18. En troisième lieu, pour les mêmes motifs que ceux exposés au point 11, le préfet du Val-d’Oise n’a pas méconnu les articles L. 731-1, L. 731-2 et L. 612-3 du code de l’entrée et du séjour des étrangers et du droit d’asile et n’a pas entaché sa décision d’une erreur manifeste d’appréciation. Par suite les moyens doivent être écartés.
19. En quatrième lieu, pour les mêmes motifs que ceux exposés au point 13, la décision attaquée n’est entachée ni d’une erreur de droit ni d’une erreur de fait, et n’a pas méconnu l’article R. 733 1 du code de l’entrée et du séjour des étrangers et du droit d’asile. Par suite le moyen doit être écarté.
20. En dernier lieu, il résulte de ce qui a été dit au point 14 qu’il n’est pas établi que la décision attaquée aurait porté une atteinte disproportionnée à la liberté d’aller et venir du requérant.
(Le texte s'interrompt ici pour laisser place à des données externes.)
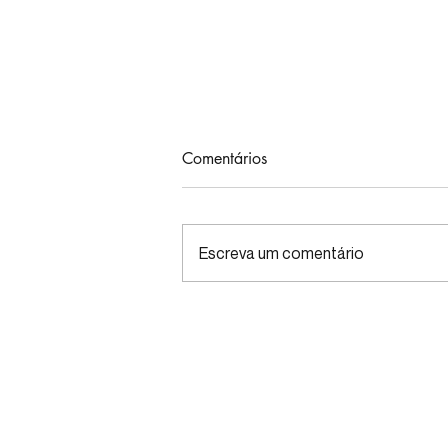
Comentários
Escreva um comentário
Café, microbiota e cérebro:
novo estudo mostra efeitos
além da cafeína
Par suite le moyen doit être écarté.
21. Il résulte de tout ce qui précède que M. E… n’est pas fondé à demander l’annulation des arrêtés du préfet du Val-d’Oise des 18 et 22 décembre 2025. Il n’est pas non plus fondé à demander l’annulation de l’arrêt du 2 février 2026. Par suite, les conclusions à fin d’annulation présentées par M. E… doivent être rejetées ainsi que ses conclusions présentées sur le fondement de l’article L. 761-1 du code de justice administrative.
D É C I D E :
Article 1er : Les requêtes de M. E… sont rejetées.
Article 2 : Le présent jugement sera notifié à M. A… E… et au préfet du Val-d’Oise.
Rendu public par mise à disposition au greffe le 25 février 2026.
Le magistrat désigné,
signé
S. Ouillon
La greffière,
signé
M. C…
La République mande et ordonne au préfet du Val-d’Oise en ce qui les concerne ou à tous commissaires de justice à ce requis en ce qui concerne les voies de droit commun contre les parties privées, de pourvoir à l’exécution de la présente décision.